Exercise materials:
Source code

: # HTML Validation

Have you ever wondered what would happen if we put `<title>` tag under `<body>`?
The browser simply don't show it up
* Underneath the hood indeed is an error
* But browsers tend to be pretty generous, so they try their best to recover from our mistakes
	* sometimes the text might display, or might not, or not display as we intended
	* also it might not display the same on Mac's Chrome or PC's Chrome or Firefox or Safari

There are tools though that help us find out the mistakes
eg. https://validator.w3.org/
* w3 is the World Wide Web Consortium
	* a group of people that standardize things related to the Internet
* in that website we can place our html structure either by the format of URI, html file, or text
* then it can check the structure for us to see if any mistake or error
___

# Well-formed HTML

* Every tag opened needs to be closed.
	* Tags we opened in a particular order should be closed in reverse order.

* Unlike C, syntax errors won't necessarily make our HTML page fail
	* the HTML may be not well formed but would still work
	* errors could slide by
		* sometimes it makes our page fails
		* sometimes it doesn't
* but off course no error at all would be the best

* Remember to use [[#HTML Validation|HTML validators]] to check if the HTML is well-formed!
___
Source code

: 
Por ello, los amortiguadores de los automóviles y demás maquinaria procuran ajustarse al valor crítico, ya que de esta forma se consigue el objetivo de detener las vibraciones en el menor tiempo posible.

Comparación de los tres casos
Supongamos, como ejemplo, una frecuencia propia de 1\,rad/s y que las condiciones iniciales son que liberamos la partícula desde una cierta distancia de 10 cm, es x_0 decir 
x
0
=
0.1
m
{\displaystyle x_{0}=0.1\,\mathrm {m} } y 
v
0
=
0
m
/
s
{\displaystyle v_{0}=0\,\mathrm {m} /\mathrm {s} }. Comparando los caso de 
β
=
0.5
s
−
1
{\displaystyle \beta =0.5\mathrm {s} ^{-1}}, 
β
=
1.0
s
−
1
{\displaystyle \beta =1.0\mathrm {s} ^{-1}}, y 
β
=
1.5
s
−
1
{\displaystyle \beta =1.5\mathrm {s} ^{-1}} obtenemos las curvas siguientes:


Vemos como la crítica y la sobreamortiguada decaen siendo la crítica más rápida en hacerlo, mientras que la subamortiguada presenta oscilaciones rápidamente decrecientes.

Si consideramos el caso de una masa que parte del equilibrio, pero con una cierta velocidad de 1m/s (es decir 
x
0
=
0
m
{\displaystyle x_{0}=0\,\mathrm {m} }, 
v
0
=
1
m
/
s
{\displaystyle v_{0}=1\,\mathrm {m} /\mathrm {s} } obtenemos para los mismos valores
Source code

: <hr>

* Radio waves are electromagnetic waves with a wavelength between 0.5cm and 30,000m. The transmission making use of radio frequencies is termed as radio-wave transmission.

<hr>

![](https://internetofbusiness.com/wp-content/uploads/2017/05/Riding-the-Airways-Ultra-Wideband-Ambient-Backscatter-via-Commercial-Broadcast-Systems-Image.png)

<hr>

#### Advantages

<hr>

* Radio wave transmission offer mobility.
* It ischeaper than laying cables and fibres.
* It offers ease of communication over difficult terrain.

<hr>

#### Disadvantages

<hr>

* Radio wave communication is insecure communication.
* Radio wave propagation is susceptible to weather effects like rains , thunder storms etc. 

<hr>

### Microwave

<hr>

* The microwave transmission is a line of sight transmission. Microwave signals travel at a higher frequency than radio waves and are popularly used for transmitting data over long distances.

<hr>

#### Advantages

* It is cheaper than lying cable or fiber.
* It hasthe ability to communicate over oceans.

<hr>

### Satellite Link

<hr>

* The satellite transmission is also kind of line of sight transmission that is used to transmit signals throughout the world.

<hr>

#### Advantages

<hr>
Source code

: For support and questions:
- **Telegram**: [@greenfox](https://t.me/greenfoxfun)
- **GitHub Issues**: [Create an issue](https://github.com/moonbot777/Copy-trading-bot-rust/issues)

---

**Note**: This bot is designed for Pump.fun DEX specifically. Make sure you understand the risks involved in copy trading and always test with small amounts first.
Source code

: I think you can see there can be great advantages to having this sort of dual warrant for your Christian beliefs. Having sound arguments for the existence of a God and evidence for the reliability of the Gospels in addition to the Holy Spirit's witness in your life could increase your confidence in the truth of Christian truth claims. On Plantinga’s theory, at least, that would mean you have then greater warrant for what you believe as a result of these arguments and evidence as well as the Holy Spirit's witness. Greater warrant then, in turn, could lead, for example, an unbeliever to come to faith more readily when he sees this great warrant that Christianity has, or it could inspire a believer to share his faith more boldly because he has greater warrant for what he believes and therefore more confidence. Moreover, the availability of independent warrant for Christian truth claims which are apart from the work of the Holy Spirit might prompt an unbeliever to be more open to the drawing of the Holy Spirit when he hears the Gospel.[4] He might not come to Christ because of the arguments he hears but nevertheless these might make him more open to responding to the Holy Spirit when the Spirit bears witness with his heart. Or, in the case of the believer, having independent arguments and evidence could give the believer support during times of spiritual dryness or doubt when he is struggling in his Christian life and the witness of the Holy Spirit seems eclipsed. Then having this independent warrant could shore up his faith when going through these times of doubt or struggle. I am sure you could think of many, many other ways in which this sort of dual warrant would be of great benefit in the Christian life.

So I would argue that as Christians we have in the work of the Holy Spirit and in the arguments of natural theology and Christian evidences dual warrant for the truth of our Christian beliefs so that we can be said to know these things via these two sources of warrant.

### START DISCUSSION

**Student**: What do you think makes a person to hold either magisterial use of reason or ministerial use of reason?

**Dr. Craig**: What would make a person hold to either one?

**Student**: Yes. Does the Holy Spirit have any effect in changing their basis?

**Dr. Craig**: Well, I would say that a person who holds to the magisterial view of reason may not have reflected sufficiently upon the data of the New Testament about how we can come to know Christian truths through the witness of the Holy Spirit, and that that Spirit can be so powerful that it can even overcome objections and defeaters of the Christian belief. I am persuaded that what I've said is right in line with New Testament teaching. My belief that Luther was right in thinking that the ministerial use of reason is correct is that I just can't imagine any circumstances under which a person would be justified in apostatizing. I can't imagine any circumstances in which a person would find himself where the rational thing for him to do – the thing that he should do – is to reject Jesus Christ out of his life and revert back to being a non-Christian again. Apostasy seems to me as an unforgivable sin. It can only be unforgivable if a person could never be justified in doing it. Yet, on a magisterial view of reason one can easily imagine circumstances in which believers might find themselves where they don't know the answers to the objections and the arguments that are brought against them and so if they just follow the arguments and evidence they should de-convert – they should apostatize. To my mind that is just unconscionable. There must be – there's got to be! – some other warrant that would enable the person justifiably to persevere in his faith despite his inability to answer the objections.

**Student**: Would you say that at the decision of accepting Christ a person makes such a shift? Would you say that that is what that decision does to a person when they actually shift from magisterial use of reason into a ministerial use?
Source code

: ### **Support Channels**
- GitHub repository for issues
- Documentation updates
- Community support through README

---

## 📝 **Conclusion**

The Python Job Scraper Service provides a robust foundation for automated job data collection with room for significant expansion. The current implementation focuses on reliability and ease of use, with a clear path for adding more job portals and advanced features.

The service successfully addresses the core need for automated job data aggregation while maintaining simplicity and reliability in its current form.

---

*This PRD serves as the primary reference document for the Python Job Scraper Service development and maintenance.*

What to produce:
All lines that contain the word "signals" should be copied from the listing.

Worked solution:
* The microwave transmission is a line of sight transmission. Microwave signals travel at a higher frequency than radio waves and are popularly used for transmitting data over long distances.
* The satellite transmission is also kind of line of sight transmission that is used to transmit signals throughout the world.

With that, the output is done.